Onlar her ikisi adambaşı kırkbeşer dakika süren tiradlarını atarlarken, sonrasında "Pumpkin ve Tontik" ana temalı beraber ve solo repertuarlarını sunarken ben de azıcık rahatlıyorum ve tabağımdakilere konsantre olabiliyorum. Hem de ne olma, sırasıyla kalamar tava, kalamar ızgara, tereyağında jumbo karides bir daha ve yine bir daha kalamar ızgara, zeytinler, zeytinyağına banılan esmer ekmekler, mide fesadı, Lansor adlı mide ilacım yanımda mı? Yeniden kalamar ızgaralar, bu arada hala susmadılar, aynı anda konuşuyorlar berber makası gibi, Koray Tontik'i getirdi, Koray kızıyor, girlfriendi bekliyor, bu bir Cumartesi gecesi, Koray dadılık yapıyor, Tontik aç, o da kalamara dalıyor, Beyser hiç susmuyor hiç, benim buzlarım bitiyor, Yeşil Efe, bir kadeh, bir kadeh daha, daha da buz, buzları katur kutur ısırıyorum, yan masalar dahi dönüp bakıyor, Mahmure hiç rahatsız olmuyor, haftada bir deli kontenjanları varmış, bu akşam bizimle o kontenjanı değerlendiriyorlar, viskisinden bir yudum alıp kahkahasını patlatıyor, hoş kadın çok hoş bir kadın, fotoğraflarımı çekiyor Süreyya Bey, Tontik de yanımda, anası bana çeki düzen vereceğine anasının biricik aşkı dediği Tontik'ine imaj danışmanlığı yapıyor, bu defa Beyser fenalaşıyor, Lansor onun elinde, çünkü çok yedi, çok, ilacını kabak tatlısıyla birlikte alıyor, arka masada "aşk" oturuyor, çaylar geliyor, daha çok erken, "Yeşil efem, Yeşil efemi verin" diyorum, vallahi gördüm, aşk, bir arka masada oturuyor ve Tontik Trilye'nin içinde patinaj çekiyorrr…

Aaaaah!

Bahçeye kaçtım.

Yalnız başınayım.

Kış bahçesi.

Kar aydınlığıyla diyorum kendi kendime, ilk düştüğünde bu sessiz bahçeye, kar aydınlığıyla yıkanacağım isimsiz bir silüet misali.

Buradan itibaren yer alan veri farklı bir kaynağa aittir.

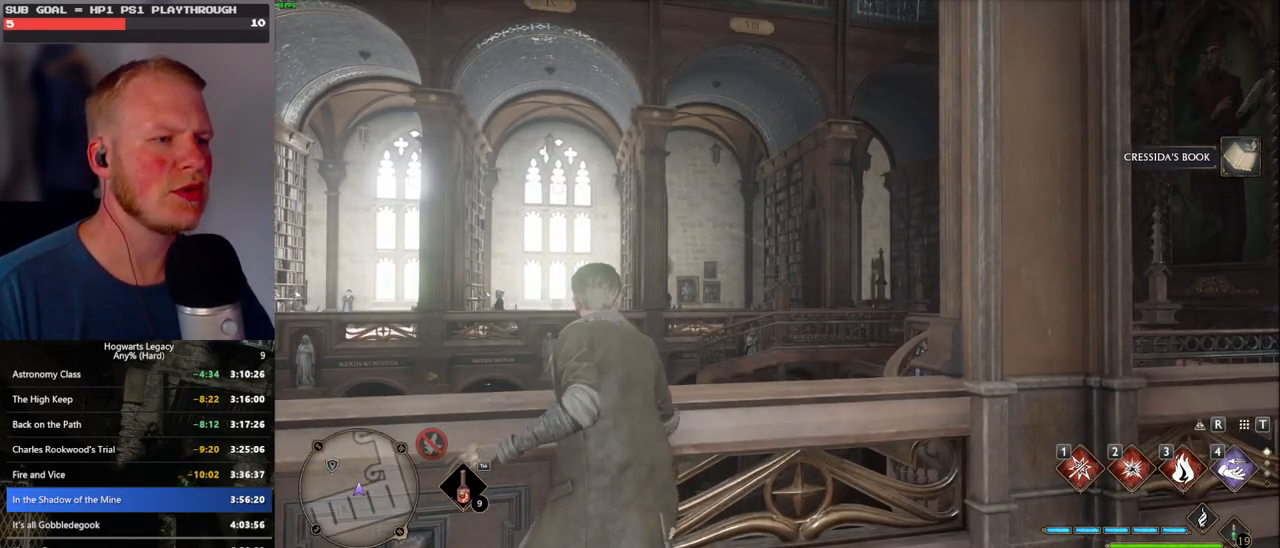
{"keys": ["a"], "mouse": [], "events": [[133, "a", "down"], [166, "s", "down"], [350, "s", "up"]]}
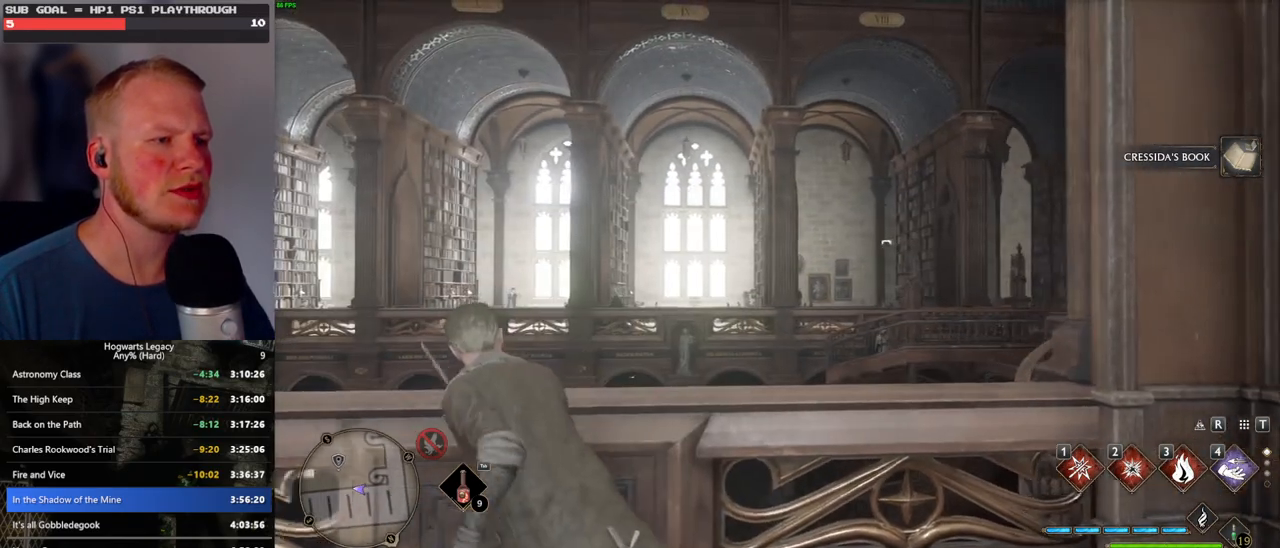
{"keys": [], "mouse": [], "events": [[266, "4", "down"], [400, "4", "up"], [416, "a", "up"]]}
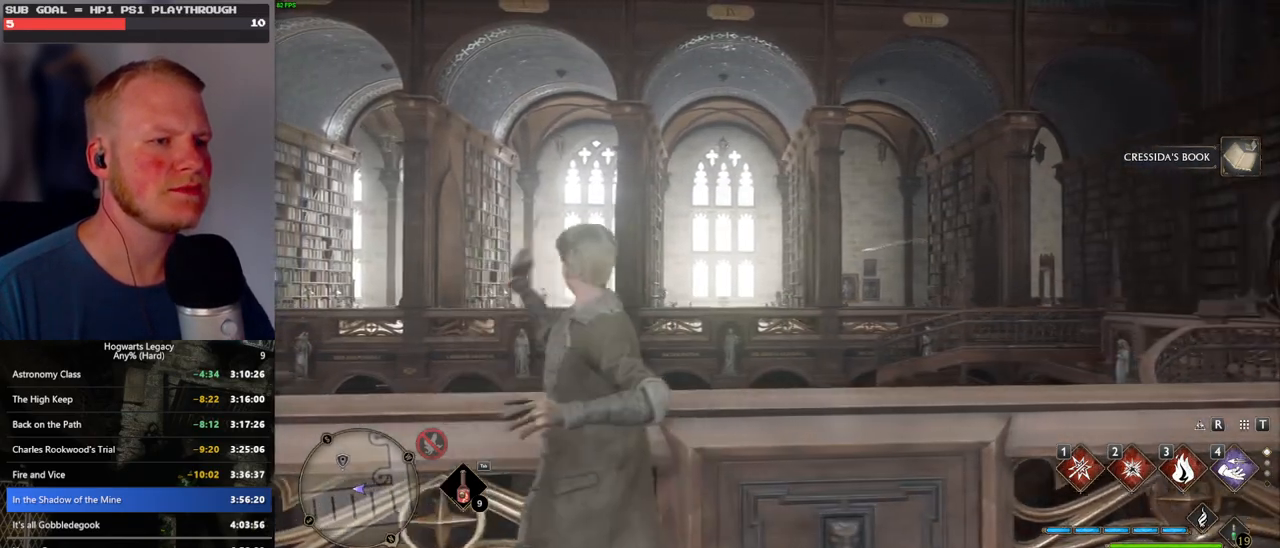
{"keys": [], "mouse": [], "events": []}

Geceyi dinliyorum, geceyi işitiyorum…

Halı misali yumuşacık güz yaprakları gizli bir şarkı söylüyorlar Trilye bahçesinde… Bu duayı   bir ben duyabiliyorum bir de hiçkimse…

Ayak sesleri yaklaşıyor, "aşk" çıkageliyor yanıbaşıma…

"Hoş geldin" diyorum, "seni farkettim".

"Hoşbulduk, bu senin için" diyor avucundaki şarkıyı bana uzatırken;

"Hiç, hiç mi hiç,

Pişman değilim asla ben" …

Piaf söylüyor.

"Aşk"ın duru güzel yüzüne bakıyorum… Uzunca bakıyorum ve "zor" diyorum kendi kendime.

Düşüncelerimi okurmuşcasına,

"Ama imkansız değil" diyor bana. Sonra gitmek zorunda kalıyor şarkımızı ve bahçemizi bana bırakarak.

Arkasından sesleniyorum,

"Burada olacağım, ilk kar düştüğünde"

Duysun diye iyice bağırıyorum ardısıra;

"Bekleyeceğim seni"..

Durup uzaktan tebessüm ediyor bana, gözlerime nişan almış.